Work task:
Below are records; copy exactly the line containing "این مزیت مشابه" and every line after it, through the last.

☆ ☆ ☆ ☆ ☆ ☆ ☆

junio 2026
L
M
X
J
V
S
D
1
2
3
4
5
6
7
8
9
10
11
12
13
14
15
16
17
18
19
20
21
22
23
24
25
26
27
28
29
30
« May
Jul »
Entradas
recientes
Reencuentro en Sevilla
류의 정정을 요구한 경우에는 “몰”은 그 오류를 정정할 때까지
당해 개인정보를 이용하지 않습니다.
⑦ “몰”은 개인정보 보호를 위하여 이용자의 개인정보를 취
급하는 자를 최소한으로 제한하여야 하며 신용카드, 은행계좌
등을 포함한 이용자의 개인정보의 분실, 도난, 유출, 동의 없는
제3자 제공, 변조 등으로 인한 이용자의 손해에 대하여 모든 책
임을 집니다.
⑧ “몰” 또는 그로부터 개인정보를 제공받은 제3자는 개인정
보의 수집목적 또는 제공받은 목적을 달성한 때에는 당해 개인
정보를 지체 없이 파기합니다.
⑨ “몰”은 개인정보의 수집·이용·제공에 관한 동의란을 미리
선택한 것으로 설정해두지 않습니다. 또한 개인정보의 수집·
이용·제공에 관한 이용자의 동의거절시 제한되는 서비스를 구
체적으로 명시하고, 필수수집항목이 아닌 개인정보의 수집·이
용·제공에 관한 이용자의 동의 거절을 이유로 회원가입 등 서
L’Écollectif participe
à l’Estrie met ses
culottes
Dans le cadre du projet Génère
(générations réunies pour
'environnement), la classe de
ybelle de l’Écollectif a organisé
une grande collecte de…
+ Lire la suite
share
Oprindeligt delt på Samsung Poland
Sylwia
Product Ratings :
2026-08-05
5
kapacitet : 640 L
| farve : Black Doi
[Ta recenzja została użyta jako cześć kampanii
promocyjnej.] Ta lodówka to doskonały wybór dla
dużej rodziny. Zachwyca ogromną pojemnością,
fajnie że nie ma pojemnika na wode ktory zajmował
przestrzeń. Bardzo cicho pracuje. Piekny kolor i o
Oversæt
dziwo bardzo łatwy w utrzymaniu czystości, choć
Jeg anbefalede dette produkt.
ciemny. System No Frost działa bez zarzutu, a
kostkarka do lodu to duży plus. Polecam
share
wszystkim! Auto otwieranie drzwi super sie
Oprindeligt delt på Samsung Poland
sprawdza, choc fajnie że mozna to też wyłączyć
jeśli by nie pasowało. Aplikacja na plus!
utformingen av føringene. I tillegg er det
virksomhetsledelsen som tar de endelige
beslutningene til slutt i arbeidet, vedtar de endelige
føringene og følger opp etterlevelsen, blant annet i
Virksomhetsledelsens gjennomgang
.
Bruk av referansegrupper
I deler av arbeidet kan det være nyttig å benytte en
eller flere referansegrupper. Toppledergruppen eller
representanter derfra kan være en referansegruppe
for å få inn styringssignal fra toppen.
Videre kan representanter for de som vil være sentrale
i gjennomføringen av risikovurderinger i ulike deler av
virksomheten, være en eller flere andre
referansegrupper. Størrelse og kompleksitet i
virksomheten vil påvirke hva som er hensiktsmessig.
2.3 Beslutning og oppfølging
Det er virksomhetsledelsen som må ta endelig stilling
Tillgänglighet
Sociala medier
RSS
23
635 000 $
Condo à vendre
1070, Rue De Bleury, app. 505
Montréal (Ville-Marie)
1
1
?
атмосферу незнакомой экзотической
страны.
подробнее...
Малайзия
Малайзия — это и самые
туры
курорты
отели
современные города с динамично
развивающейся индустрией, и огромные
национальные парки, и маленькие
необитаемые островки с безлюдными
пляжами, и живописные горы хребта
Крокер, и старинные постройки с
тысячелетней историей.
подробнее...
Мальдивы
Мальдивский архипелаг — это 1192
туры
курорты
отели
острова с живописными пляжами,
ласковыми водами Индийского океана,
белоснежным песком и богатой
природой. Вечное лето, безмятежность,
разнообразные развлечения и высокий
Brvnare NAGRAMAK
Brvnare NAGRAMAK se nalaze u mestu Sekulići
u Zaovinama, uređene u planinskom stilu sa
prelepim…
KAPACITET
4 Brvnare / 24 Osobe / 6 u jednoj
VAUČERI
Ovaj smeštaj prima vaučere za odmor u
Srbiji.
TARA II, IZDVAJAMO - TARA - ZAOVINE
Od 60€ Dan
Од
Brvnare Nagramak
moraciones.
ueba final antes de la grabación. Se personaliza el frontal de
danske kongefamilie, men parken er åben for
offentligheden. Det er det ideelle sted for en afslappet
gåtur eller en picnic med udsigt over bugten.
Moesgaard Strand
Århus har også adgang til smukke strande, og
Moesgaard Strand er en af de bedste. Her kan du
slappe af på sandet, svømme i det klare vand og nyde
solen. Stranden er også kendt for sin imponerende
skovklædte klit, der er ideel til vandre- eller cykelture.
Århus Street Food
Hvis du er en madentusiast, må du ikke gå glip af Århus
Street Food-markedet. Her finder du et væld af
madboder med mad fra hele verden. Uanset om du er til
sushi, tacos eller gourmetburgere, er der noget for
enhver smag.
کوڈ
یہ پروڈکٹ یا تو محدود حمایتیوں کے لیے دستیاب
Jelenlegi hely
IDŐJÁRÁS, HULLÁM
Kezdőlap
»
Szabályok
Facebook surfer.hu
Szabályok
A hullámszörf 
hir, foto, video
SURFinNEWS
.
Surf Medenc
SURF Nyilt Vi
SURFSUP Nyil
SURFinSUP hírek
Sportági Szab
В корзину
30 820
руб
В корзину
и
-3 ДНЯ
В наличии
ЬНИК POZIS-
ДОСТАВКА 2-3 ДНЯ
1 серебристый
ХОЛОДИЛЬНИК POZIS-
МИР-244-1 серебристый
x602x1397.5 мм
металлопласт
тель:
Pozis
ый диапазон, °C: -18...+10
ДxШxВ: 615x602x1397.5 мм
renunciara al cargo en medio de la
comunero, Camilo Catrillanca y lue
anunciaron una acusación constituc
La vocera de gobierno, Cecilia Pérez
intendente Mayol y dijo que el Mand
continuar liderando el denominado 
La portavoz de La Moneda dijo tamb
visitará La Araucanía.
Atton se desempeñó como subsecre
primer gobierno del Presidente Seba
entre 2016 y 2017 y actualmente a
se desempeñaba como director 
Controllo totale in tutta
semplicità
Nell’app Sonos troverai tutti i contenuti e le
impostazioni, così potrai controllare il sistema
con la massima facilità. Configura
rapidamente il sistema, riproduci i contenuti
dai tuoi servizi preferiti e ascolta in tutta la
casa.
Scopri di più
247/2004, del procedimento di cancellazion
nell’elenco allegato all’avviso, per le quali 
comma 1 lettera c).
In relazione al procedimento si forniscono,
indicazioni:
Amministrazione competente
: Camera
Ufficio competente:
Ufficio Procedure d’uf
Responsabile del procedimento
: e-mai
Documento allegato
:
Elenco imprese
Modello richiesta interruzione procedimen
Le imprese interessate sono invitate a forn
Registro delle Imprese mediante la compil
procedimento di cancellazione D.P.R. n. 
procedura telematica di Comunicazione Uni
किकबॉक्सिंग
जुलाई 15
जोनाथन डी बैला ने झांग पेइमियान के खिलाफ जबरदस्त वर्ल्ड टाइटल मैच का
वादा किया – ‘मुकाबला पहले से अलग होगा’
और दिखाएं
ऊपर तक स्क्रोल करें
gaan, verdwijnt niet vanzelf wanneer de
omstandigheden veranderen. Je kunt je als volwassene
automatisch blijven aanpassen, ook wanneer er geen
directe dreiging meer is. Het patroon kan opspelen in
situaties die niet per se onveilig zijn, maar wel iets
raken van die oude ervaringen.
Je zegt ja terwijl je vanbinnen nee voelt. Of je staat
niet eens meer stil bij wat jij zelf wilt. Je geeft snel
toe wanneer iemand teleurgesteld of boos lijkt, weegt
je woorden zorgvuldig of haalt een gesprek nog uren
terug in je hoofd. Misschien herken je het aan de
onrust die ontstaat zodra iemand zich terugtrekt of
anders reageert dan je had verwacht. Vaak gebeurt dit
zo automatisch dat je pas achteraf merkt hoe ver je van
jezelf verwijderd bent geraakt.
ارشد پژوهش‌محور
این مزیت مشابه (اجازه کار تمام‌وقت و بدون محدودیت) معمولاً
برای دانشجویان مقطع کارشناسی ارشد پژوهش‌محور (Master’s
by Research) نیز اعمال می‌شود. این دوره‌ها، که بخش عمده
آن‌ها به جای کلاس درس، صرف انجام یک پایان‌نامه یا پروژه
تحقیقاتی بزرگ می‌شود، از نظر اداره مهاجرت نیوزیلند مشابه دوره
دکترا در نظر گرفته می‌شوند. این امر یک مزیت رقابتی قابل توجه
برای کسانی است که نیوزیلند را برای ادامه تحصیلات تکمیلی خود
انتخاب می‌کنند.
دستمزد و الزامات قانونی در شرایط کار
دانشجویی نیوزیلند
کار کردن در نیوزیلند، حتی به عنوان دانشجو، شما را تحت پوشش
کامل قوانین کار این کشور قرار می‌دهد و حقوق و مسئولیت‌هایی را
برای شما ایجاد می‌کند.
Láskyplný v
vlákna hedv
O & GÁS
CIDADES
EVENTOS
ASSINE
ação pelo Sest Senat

☆ ☆ ☆ ☆ ☆ ☆ ☆

Answer box:
این مزیت مشابه (اجازه کار تمام‌وقت و بدون محدودیت) معمولاً
برای دانشجویان مقطع کارشناسی ارشد پژوهش‌محور (Master’s
by Research) نیز اعمال می‌شود. این دوره‌ها، که بخش عمده
آن‌ها به جای کلاس درس، صرف انجام یک پایان‌نامه یا پروژه
تحقیقاتی بزرگ می‌شود، از نظر اداره مهاجرت نیوزیلند مشابه دوره
دکترا در نظر گرفته می‌شوند. این امر یک مزیت رقابتی قابل توجه
برای کسانی است که نیوزیلند را برای ادامه تحصیلات تکمیلی خود
انتخاب می‌کنند.
دستمزد و الزامات قانونی در شرایط کار
دانشجویی نیوزیلند
کار کردن در نیوزیلند، حتی به عنوان دانشجو، شما را تحت پوشش
کامل قوانین کار این کشور قرار می‌دهد و حقوق و مسئولیت‌هایی را
برای شما ایجاد می‌کند.
Láskyplný v
vlákna hedv
O & GÁS
CIDADES
EVENTOS
ASSINE
ação pelo Sest Senat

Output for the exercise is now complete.